Si les profils, les noms, paraissent rares, Nizar Baraka a toutefois, comme nous le signale un Istiqlalien, plusieurs viviers où puiser. A leur tête : l’Alliance des économistes Istiqlaliens. « C’est un important vivier de compétences. Ils sont presque tous des technocrates, pas des militants. Nizar Baraka peut en puiser quelques profils », nous disent nos sources.

« C’est dans ces organisations parallèles, comme celle des économistes, des professeurs universitaires, des avocats, des médecins, des ingénieurs où Baraka peut faire monter une nouvelle garde, pas visible ni sur la scène politique, ni au sein du parti, et qui peut émerger au sein du prochain gouvernement. Comme ce que Abbas El Fassi a fait avec sous Jettou, en plaçant à l’époque Ghallab, Baddou, Douiri, Hejira, des profils qui n’étaient pas connus sur la scène politique et qui ont fait du très bon travail ».

Nizar Baraka parmi les ministres ?

« Maintenant, on connaît la réalité de notre pays. Il faut compter avec ça aussi et ne pas penser que le SG du parti a toute la liberté pour composer son équipe de ministres », nuance une de nos sources.

Reste la question de savoir si Nizar Baraka sera ministre ou pas. C’est la grande question du moment à laquelle personne n’a de réponse.

Si le SG du PAM, Abdellatif Ouahbi, qui participera fort probablement selon nos sources au gouvernement, a déjà déclaré qu’il ne sera pas ministre au cas où il n'arriverait pas premier aux élections, Nizar Baraka n’a jamais abordé le sujet.

Le gouvernement Akhannouch sera organisé, selon nos informations, en pôles, avec une vingtaine de départements et quelques secrétariats d’Etat.

Si Baraka décide d’entrer au gouvernement, Akhannouch devra lui réserver une place de choix. Sinon, il n’ira pas, prédisent ses proches. Il se peut donc qu’il soit à la tête d’un pôle, le social ou l’économique, comme il se peut qu’il se contente du portefeuille de l’Economie et des Finances, si le RNI accepte de le lâcher. Ce qui n’est pas joué d’avance.

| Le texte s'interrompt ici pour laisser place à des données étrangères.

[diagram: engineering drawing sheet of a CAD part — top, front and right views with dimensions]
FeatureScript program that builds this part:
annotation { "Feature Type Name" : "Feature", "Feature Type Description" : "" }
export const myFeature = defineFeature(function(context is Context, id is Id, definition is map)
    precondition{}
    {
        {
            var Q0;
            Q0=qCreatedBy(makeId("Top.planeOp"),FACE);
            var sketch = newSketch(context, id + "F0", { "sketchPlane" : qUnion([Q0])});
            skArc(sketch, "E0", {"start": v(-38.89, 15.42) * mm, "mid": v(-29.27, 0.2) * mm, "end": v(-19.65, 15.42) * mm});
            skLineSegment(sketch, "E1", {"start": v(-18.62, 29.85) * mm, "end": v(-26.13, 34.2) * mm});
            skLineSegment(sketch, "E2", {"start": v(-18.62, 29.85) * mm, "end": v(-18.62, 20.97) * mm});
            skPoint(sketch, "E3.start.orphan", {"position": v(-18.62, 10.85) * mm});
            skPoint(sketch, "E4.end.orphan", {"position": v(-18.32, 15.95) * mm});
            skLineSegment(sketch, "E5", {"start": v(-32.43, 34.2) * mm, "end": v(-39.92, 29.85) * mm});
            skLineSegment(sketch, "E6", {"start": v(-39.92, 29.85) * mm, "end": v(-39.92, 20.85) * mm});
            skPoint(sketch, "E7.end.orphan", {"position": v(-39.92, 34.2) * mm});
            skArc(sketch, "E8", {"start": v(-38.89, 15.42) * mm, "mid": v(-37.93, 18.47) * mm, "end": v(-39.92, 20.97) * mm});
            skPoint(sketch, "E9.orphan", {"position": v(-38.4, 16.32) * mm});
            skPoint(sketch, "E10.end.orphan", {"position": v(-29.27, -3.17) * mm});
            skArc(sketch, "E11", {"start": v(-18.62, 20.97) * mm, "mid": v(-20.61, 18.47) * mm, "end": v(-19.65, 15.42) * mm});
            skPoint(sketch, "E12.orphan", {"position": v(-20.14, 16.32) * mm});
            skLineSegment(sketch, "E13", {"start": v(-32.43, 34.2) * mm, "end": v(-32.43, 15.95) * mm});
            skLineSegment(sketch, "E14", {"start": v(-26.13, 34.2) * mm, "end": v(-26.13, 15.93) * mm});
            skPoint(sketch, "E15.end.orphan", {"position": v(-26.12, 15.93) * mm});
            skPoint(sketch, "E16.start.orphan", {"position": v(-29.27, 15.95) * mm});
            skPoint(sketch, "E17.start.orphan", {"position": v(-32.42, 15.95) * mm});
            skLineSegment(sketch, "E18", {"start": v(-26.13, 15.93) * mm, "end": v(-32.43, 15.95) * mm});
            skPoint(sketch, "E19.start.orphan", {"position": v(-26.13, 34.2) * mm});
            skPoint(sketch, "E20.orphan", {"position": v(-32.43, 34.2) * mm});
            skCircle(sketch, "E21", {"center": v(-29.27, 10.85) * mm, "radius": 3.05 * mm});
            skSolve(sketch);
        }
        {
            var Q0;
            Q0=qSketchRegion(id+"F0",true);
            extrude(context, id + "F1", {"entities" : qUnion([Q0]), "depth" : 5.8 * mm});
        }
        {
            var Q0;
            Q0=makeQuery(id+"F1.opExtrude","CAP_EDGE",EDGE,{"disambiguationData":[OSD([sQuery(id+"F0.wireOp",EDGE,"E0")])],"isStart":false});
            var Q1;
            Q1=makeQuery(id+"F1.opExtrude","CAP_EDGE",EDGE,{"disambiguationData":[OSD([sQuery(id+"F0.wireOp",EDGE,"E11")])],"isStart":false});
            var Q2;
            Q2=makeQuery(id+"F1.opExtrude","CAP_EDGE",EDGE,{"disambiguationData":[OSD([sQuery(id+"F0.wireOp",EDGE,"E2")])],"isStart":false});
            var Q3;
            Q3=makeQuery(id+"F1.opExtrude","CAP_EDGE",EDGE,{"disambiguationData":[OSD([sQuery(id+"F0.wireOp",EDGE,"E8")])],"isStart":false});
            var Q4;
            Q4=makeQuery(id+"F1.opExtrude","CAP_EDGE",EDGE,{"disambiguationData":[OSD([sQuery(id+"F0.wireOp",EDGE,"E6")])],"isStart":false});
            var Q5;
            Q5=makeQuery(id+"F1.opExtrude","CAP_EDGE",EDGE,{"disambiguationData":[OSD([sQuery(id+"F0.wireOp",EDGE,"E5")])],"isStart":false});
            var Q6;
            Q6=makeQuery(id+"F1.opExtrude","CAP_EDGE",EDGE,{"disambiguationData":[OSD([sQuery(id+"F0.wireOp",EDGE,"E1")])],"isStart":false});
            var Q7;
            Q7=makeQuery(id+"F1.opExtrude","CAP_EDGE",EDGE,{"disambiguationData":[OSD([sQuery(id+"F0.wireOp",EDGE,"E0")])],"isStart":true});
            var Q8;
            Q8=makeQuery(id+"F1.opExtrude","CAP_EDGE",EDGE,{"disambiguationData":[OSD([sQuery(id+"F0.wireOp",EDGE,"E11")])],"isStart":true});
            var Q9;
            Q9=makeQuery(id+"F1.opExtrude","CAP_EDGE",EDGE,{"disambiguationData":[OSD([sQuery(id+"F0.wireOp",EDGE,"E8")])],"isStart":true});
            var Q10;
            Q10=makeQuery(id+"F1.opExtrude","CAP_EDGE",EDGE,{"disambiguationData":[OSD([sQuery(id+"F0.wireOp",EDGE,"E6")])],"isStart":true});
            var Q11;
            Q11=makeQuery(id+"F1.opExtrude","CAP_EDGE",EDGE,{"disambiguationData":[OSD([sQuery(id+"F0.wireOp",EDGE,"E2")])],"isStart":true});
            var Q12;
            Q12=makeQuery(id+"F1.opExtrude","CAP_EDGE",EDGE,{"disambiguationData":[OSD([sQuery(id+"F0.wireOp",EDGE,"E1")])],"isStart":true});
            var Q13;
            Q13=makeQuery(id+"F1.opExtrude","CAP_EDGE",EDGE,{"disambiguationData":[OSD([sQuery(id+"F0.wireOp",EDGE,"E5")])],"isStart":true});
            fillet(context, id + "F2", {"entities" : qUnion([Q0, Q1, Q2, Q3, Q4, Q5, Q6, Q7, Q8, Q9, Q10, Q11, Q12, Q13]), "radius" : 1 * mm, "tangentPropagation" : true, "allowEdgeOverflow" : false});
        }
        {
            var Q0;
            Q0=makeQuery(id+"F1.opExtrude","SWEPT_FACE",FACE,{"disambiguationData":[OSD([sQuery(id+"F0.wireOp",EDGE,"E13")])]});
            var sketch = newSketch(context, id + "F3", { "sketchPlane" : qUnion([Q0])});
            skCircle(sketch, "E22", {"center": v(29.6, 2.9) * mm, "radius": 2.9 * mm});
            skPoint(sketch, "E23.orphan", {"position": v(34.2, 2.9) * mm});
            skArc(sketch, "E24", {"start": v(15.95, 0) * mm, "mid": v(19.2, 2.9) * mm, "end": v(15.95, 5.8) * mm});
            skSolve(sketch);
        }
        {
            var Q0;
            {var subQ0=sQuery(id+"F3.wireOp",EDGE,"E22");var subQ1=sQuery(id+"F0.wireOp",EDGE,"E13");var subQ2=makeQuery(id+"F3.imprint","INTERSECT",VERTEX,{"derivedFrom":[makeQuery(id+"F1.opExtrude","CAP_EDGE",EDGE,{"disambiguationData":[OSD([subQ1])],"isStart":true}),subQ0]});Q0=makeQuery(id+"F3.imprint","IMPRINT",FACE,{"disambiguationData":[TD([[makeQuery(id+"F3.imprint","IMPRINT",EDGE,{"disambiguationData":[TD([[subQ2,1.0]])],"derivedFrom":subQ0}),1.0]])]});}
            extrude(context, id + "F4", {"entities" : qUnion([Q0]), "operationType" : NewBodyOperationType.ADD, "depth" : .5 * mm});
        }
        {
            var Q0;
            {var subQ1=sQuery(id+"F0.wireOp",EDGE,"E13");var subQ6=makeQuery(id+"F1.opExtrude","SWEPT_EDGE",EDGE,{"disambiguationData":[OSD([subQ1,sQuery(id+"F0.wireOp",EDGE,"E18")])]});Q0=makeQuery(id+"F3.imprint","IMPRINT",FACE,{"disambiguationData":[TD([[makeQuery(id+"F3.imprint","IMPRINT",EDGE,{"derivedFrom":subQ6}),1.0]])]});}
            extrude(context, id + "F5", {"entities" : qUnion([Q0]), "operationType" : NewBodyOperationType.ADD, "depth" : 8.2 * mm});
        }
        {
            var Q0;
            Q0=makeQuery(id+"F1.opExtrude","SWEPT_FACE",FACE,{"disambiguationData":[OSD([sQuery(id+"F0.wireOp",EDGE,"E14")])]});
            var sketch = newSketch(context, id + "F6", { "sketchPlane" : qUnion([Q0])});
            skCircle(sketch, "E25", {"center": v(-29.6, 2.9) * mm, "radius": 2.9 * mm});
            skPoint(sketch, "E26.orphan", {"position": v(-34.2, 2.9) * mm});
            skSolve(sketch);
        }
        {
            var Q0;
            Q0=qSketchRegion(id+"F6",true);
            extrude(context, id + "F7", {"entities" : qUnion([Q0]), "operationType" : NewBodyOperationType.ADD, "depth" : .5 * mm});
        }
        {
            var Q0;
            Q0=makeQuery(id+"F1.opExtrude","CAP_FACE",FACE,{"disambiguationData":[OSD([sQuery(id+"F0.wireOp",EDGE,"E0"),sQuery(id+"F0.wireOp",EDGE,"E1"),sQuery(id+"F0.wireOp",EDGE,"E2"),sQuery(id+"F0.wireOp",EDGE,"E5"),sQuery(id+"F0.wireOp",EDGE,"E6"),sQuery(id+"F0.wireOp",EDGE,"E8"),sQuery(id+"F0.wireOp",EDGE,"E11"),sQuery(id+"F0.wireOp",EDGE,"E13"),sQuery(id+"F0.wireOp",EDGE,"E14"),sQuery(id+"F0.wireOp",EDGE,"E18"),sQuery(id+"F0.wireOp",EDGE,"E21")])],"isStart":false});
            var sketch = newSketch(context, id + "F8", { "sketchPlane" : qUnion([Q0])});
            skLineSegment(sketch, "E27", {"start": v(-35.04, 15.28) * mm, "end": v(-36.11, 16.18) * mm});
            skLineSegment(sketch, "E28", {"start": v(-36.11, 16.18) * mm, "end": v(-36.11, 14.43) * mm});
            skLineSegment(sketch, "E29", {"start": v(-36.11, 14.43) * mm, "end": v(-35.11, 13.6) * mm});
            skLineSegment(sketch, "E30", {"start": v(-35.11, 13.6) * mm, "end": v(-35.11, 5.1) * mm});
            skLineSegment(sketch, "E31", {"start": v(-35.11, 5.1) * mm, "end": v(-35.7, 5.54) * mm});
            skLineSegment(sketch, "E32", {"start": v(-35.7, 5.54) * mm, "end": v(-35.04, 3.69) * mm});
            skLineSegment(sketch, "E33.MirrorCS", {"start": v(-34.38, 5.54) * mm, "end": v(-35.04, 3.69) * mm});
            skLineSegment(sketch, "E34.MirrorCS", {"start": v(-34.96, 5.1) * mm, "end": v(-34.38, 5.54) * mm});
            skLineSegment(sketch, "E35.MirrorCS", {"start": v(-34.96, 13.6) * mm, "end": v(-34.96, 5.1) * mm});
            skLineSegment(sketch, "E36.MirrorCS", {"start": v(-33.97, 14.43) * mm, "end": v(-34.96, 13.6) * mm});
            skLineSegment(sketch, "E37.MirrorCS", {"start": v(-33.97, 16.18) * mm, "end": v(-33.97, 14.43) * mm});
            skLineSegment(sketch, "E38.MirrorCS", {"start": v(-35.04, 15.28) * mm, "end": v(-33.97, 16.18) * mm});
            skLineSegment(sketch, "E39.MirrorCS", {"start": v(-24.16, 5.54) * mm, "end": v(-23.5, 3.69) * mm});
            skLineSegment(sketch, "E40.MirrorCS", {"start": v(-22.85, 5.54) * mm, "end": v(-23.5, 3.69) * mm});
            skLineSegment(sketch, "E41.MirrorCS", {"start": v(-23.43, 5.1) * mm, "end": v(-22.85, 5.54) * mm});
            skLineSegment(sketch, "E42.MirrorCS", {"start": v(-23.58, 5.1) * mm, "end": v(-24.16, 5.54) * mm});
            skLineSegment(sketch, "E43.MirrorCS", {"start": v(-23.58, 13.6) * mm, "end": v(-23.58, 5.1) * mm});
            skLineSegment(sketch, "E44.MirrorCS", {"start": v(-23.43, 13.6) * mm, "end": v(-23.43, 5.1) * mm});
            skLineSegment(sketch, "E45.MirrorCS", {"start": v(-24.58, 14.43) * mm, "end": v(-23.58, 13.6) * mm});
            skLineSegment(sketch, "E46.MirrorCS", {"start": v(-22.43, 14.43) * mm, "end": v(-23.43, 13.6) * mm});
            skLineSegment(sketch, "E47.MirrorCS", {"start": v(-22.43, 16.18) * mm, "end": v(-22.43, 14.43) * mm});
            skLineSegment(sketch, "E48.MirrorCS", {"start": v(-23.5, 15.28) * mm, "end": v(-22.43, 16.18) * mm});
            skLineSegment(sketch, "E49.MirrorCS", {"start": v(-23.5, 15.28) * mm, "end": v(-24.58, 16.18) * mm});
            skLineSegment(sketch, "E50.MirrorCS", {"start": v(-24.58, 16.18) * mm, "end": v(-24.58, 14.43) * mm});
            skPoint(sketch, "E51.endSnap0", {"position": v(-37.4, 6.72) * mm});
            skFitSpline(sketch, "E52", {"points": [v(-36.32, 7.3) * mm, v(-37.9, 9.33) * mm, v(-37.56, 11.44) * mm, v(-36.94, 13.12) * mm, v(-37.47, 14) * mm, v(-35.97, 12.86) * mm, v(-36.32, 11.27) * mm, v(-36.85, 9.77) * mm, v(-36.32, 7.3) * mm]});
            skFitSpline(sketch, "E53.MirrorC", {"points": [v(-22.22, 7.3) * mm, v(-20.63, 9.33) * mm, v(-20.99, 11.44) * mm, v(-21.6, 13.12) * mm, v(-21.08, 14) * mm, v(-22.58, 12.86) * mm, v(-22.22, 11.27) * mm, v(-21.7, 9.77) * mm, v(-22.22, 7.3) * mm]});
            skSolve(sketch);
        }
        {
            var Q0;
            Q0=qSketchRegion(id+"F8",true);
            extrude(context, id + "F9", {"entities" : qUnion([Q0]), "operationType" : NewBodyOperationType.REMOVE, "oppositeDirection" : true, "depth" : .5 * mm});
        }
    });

« Il y a aussi l’option de la présidence de la première chambre qui peut être proposée à Nizar Baraka. C’est le troisième poste dans la hiérarchie du pays. L’Istiqlal le mérite étant la troisième force politique du pays et un facteur d’équilibre dans le prochain gouvernement », prédit une de nos sources. d'autres sources nous assurent que la présidence de la chambre a été promise au PAM qui fera également partie du gouvernement.

Une option qui paraît peu plausible quand on connaît Nizar Baraka, qui ne voudra peut-être pas d’un poste certes prestigieux, mais protocolaire. Lui, c’est plutôt un homme d’action. Et voudra certainement être dans le feu de l'action, faire partie de ce « gouvernement de combat » qu’on nous promet, en y jouant un rôle majeur.